Conversion Errors
A conversion simply maps characters from a source encoding to a target encoding. Normally this is a straightforward process of replacing all the code point values for characters in the source encoding with the code point values for those characters in the target encoding. However, errors can occur in this process. For example, the character being converted may not have a representation in the target encoding, or the code units in the source string may be impossible to interpret as a code point value in the source encoding. When errors such as these occur, the converter can respond in several ways:
stop the conversion process and throw an exception
skip over the offending code units, without appending anything to the output buffer
substitute for the offending code units by appending a specific substitution sequence to the output buffer
escape the offending code units by appending a numeric representation of the code units to the output buffer
For both
RWUToUnicodeConverter and
RWUFromUnicodeConverter, the default error-handling response is to substitute for the offending character.
RWUToUnicodeConverter uses
U+FFFD as its substitution sequence.
RWUFromUnicodeConverter uses a substitution sequence appropriate for the target encoding. For example, the substitution sequence for most ASCII-based encodings is
0x1a. You can change the default substitution sequence for a conversion from Unicode by calling
RWUFromUnicodeConverter::setSubstitutionSequence().
To change a converter’s error-handling behavior, call method RWUToUnicodeConverter::setErrorResponse() or method RWUFromUnicodeConverter::setErrorResponse(). Each of these methods accepts an enum value. The set of available enum values depends on the direction of the converter. The function RWUToUncodeConverter::setErrorResponse() accepts the following enum values:
RWUToUnicodeConverter::Stop Stops the conversion process on error, and throws an
RWUException.
RWUToUnicodeConverter::Skip Silently skips over any illegal sequences, without writing to the target buffer.
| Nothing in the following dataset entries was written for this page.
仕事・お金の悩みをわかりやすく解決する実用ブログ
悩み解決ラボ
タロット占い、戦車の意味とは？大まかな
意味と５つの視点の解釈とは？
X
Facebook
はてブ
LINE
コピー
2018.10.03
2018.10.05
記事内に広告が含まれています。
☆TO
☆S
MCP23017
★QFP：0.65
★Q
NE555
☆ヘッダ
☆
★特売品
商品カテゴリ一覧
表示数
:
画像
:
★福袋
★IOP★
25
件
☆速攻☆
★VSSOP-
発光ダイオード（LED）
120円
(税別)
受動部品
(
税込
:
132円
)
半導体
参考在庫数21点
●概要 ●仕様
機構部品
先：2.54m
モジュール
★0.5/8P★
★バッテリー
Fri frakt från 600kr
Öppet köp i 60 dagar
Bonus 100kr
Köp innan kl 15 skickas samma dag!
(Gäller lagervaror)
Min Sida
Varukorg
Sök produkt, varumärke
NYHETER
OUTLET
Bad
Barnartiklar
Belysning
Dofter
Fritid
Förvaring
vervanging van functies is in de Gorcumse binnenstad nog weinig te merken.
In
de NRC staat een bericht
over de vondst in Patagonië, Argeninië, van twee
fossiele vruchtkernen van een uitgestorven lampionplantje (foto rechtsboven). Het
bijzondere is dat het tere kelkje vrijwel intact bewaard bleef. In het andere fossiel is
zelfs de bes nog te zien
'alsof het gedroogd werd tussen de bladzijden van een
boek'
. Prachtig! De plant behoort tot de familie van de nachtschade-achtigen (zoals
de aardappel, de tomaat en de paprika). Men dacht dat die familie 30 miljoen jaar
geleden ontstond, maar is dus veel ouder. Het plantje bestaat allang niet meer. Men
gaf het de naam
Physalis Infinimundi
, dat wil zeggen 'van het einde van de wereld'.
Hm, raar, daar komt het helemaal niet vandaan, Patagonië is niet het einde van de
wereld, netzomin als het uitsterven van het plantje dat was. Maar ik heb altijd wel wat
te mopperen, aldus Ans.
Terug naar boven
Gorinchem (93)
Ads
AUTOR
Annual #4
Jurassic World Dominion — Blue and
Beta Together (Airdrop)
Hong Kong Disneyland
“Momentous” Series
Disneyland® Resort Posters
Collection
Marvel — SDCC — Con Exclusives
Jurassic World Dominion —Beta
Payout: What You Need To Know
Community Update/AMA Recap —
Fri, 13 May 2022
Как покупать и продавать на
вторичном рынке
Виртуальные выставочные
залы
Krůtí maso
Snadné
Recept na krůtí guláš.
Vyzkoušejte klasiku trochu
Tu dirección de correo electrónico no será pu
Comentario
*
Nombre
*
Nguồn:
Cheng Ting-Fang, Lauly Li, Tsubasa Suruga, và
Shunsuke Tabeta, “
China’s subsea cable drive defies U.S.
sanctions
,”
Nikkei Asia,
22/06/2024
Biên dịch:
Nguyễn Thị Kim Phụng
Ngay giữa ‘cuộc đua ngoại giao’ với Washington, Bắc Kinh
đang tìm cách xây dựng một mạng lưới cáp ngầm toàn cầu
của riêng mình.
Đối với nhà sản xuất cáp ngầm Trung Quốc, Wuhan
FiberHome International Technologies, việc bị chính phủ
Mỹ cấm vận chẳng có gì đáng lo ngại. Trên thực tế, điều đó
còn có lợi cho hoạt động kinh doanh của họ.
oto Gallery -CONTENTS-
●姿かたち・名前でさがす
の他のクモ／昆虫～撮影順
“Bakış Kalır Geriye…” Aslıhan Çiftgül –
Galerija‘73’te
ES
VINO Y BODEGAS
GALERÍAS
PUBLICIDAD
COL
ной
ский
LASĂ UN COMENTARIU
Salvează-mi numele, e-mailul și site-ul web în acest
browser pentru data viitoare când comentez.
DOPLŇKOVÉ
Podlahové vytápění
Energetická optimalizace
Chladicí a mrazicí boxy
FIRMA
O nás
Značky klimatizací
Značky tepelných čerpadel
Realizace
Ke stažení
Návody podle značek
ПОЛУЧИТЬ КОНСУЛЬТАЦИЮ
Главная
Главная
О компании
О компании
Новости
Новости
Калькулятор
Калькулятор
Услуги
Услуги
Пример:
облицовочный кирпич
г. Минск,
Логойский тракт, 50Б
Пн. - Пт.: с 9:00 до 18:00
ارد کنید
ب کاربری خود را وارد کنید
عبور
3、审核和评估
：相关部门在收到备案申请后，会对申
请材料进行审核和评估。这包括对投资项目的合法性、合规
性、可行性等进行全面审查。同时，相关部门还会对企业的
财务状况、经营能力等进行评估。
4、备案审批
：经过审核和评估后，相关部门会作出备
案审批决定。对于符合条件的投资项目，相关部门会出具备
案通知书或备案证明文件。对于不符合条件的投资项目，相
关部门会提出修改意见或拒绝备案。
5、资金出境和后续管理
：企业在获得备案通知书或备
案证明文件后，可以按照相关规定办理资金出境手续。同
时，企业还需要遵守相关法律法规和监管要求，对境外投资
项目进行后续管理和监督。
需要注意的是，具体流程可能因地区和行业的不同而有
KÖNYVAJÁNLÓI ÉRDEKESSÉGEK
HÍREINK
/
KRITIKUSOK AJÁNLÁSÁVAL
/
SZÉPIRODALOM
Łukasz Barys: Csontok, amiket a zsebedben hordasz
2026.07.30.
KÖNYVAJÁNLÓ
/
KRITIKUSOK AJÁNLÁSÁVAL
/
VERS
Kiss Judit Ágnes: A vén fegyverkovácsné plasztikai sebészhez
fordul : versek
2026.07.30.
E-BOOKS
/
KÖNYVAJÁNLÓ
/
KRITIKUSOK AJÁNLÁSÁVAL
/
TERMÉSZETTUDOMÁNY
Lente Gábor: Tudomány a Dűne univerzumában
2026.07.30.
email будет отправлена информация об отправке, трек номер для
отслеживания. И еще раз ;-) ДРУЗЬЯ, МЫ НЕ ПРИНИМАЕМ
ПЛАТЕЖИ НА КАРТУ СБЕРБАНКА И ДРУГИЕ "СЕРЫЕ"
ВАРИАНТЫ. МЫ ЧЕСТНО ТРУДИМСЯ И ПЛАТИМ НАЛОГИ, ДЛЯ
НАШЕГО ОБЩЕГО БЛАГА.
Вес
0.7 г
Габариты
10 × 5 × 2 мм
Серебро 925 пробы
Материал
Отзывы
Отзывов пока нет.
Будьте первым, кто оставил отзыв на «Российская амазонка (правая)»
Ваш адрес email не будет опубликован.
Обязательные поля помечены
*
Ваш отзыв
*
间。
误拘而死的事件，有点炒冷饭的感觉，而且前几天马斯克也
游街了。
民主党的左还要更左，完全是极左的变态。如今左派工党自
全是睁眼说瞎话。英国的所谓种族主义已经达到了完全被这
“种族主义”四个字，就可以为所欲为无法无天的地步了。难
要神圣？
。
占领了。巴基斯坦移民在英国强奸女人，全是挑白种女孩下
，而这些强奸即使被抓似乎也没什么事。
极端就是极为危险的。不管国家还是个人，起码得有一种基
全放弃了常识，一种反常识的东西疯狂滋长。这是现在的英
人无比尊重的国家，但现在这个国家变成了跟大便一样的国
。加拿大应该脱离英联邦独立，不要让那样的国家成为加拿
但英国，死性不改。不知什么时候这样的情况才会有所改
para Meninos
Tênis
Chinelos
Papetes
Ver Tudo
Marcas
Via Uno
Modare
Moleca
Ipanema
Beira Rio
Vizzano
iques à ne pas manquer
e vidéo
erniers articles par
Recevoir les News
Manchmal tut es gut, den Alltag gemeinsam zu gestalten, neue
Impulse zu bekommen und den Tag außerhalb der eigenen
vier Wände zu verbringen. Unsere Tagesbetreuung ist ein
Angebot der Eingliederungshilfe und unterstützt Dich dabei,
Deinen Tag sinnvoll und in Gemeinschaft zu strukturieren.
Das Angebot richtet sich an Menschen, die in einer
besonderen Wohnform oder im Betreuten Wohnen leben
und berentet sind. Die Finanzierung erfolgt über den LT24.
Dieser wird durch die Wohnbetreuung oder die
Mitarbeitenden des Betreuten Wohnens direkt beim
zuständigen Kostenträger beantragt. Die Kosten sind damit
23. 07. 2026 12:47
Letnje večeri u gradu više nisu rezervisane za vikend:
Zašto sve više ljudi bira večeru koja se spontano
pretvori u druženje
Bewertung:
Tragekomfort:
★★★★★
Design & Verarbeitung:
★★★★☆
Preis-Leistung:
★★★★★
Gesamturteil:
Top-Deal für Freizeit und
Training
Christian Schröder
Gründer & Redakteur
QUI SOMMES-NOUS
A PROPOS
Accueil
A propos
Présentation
RWUToUnicodeConverter::Substitute Substitutes illegal sequences with the Unicode substitution character, U+FFFD.
RWUToUnicodeConverter::Escape Replaces any illegal sequences with an Xhh escaped hexadecimal representation of the bytes that comprise the illegal sequence; for example, X09XA0.
The function RWUFromUnicodeConverter::setErrorResponse() provides a similar set of error-handling tactics, but supports a wider variety of escaping options to facilitate working with different target encodings:
RWUFromUnicodeConverter::Stop Stops the conversion process on error, and throws an
RWUException.
RWUFromUnicodeConverter::Skip Silently skips over any illegal sequences, without writing to the target buffer.
RWUFromUnicodeConverter::Substitute Substitutes illegal sequences with the current substitution sequence. The default substitution sequence depends on the target encoding. For ASCII-based encodings, the default substitution sequence is 0x1A. The setSubstitutionSequence() method allows you to specify the substitution sequence.
RWUFromUnicodeConverter::EscapeNativeHexadecimal Replaces illegal sequences with a %UX escaped hexadecimal representation of the code units that comprise the illegal sequence; for example, %UFFFE%U00AC. Note that a code point represented by a surrogate pair is escaped as two hexadecimal values; for example, %UD84D%UDC56. If the target encoding does not support the characters {U,%}[A-F][0-9], an illegal sequence is replaced by the substitution sequence.
RWUFromUnicodeConverter::EscapeJavaHexadecimal Replaces illegal sequences with a \uX escaped hexadecimal representation of the code units that comprise the illegal sequence; for example, \uFFFE\u00AC. Note that a code point represented by a surrogate pair is escaped as two hexadecimal values; for example, \uD84D\uDC56. If the target encoding does not support the characters {u,\}[A-F][0-9], an illegal sequence is replaced by the substitution sequence.
RWUFromUnicodeConverter::EscapeCHexadecimal Replaces illegal sequences with a \uX escaped hexadecimal representation of the code units that comprise the illegal sequence; for example, \uFFFE\u00AC. Note that a code point represented by a surrogate pair is escaped as a single hexadecimal value; for example, \u00023456. If the target encoding does not support the characters {u,\}[A-F][0-9], an illegal sequence is replaced by the substitution sequence.
RWUFromUnicodeConverter::EscapeXmlDecimal Replaces illegal sequences with a &#DDDD; escaped decimal representation of the code units that comprise the illegal sequence; for example, ¬. Note that a code point represented by a surrogate pair is escaped as a single decimal value without zero padding; for example, 𣑖. If the target encoding does not support the characters {&,#,;}[0-9], an illegal sequence is replaced by the substitution sequence.
RWUFromUnicodeConverter::EscapeXmlHexadecimal Replaces illegal sequences with a &#XXXX; escaped hexadecimal representation of the code units that comprise the illegal sequence; for example, ¬. Note that a code point represented by surrogate pair is escaped as a single hexadecimal value without zero padding; for example, 𒍅. If the target encoding does not support the characters {&,#,x,;}[0-9], an illegal sequence is replaced by the substitution sequence.